▶ [À faire]
1/ Relevez toutes les phrases du texte sur Le Ciel de la Kolyma qui commencent par « Combien ».
2/ Reproduisez le passage du texte sur Le Ciel de la Kolyma qui commence par "Le mercredi 4" et se termine par "de s’en sortir.".
::: Texte fourni :::
Le Ciel de la Kolyma de Eugenia S. Guinzbourg

Le Ciel de la Kolyma

Le mercredi 4 septembre 2002 par catherinem

La suite du Vertige présente la douloureuse avancée vers la liberté surveillée puis la réhabilitation. Mais c’est aussi l’histoire d’un amour profond né au plus profond de l’enfer et les retrouvailles avec un fils survivant perdu de vue depuis plus de dix ans.

Dans les deux tomes de cet ouvrage bouleversant, la pitié et la bonté humaine sont omniprésentes dans ce climat où la mort plane à chaque détour de chemin. Hélas la cruauté aussi. Malgré tout ce qu’elle a souffert, il est impossible de se dire que l’auteur n’a pas eu une chance folle de s’en sortir.

Combien sont morts par moins cinquante degrés à couper des arbres dans la taïga, ou à travailler comme des forcenés aux mines d’or, accusés de crimes qu’ils n’avaient pas commis ? Combien de suicidés, poussés à bout par tant d’injustice ? Combien de morts de faim ?

Ce roman est le témoignage personnel d’une histoire terrible, mais c’est aussi et surtout un monument historique édifié à la mémoire de tous ceux qui n’ont pas eu la même chance : sortir indemne de plus de dix ans de tortures.


  • > Le Ciel de la Kolyma  3 mai 2004, par Thierry Dousset

    Madame, Monsieur,

    Pardonnez-moi de ne pas répondre directement à votre article. Néanmoins je prépare actuellement l’écriture d’un court-métrage sur les fuyards des glaces en 38 et m’apprête à faire des repérages au mois de juillet prochain en Kolyma. J’aimerais savoir si à cette période, il est possible de trouver des lieux où il fait en-dessous de 0 degré, avec un sol légèrement gelé et des restes de neige de l’hiver. En 38, il faisait -40 degrés à cette époque et mes fuyards s’évadent d’un camps en 38, l’été, pour rejoindre la route de Berzine, la route du temps... Voilà pour le moment. Si vous pouvez me renseigner, je vous en saurais gré. Cordialement. Thierry Dousset.
::: Données extraites :::
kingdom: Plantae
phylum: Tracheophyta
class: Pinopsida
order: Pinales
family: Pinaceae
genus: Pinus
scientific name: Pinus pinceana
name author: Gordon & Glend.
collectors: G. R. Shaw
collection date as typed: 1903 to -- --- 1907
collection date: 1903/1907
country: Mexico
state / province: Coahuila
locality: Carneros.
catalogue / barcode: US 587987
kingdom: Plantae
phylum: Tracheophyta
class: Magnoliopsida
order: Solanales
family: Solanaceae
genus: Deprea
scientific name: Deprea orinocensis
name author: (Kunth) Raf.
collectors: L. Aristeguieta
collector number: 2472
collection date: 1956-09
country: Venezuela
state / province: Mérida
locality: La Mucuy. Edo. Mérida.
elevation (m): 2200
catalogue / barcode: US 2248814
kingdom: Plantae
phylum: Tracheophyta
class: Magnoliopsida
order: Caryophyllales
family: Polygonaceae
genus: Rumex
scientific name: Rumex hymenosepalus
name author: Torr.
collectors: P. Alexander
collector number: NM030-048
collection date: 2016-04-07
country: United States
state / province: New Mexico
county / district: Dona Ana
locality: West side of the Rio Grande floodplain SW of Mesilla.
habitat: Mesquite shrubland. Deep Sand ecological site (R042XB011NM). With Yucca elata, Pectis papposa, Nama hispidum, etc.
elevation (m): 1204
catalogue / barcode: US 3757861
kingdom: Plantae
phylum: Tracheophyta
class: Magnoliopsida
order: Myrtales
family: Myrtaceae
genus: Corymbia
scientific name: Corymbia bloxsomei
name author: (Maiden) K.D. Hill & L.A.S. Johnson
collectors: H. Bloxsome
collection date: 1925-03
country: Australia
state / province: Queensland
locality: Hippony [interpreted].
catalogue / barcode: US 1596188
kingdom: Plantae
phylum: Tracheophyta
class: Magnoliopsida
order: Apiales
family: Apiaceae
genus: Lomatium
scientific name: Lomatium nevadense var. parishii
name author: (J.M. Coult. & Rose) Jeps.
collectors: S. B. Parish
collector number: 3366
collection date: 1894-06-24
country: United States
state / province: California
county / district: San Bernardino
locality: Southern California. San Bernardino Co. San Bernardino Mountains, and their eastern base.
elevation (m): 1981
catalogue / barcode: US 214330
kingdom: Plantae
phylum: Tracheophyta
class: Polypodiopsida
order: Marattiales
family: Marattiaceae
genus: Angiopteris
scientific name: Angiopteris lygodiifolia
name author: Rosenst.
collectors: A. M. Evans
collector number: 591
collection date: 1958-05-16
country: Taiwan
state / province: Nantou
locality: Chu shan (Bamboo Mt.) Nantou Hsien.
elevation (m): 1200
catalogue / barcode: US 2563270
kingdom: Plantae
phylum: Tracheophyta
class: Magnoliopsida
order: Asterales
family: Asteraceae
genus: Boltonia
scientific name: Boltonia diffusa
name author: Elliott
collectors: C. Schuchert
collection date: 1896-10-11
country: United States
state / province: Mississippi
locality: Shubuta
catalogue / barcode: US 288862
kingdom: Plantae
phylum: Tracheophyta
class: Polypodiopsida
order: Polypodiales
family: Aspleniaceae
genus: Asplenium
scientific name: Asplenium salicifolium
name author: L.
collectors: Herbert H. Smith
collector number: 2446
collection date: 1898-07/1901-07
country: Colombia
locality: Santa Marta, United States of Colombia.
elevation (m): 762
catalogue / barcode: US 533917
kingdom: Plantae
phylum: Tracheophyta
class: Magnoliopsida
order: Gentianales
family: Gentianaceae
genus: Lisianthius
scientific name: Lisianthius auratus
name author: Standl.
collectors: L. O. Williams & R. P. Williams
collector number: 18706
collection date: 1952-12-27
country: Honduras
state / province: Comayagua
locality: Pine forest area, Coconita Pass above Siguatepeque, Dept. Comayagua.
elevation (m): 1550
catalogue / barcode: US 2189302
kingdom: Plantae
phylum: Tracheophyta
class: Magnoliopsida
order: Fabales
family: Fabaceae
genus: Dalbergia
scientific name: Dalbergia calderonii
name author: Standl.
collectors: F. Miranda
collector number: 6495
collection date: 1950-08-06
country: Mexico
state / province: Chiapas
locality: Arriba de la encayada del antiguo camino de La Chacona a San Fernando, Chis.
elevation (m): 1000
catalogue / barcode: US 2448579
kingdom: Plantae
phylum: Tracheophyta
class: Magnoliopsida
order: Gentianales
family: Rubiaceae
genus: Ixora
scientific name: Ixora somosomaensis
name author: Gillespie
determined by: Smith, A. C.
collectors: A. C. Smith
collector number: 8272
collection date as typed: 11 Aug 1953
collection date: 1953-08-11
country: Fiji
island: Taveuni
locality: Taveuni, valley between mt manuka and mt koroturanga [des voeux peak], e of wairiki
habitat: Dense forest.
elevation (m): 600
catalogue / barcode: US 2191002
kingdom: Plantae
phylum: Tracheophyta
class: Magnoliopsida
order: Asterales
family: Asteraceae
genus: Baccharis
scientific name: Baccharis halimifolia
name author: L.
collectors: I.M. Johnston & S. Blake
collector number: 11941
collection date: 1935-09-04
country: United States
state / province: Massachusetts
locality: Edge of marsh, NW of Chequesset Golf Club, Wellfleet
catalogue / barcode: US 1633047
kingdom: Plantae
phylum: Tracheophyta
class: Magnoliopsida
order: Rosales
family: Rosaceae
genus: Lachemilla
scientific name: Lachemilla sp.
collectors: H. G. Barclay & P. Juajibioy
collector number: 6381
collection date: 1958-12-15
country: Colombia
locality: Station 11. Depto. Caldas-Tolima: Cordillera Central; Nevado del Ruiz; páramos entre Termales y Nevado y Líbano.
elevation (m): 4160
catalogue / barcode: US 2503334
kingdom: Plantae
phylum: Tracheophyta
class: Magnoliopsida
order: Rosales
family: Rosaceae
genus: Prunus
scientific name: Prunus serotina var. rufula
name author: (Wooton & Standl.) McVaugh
:::
▶ [Réponses fournies]
1/
- Combien sont morts par moins cinquante degrés à couper des arbres dans la taïga, ou à travailler comme des forcenés aux mines d’or, accusés de crimes qu’ils n’avaient pas commis ?
- Combien de suicidés, poussés à bout par tant d’injustice ?
- Combien de morts de faim ?

2/
Le mercredi 4 septembre 2002 par catherinem

La suite du Vertige présente la douloureuse avancée vers la liberté surveillée puis la réhabilitation. Mais c’est aussi l’histoire d’un amour profond né au plus profond de l’enfer et les retrouvailles avec un fils survivant perdu de vue depuis plus de dix ans.

Dans les deux tomes de cet ouvrage bouleversant, la pitié et la bonté humaine sont omniprésentes dans ce climat où la mort plane à chaque détour de chemin. Hélas la cruauté aussi. Malgré tout ce qu’elle a souffert, il est impossible de se dire que l’auteur n’a pas eu une chance folle de s’en sortir.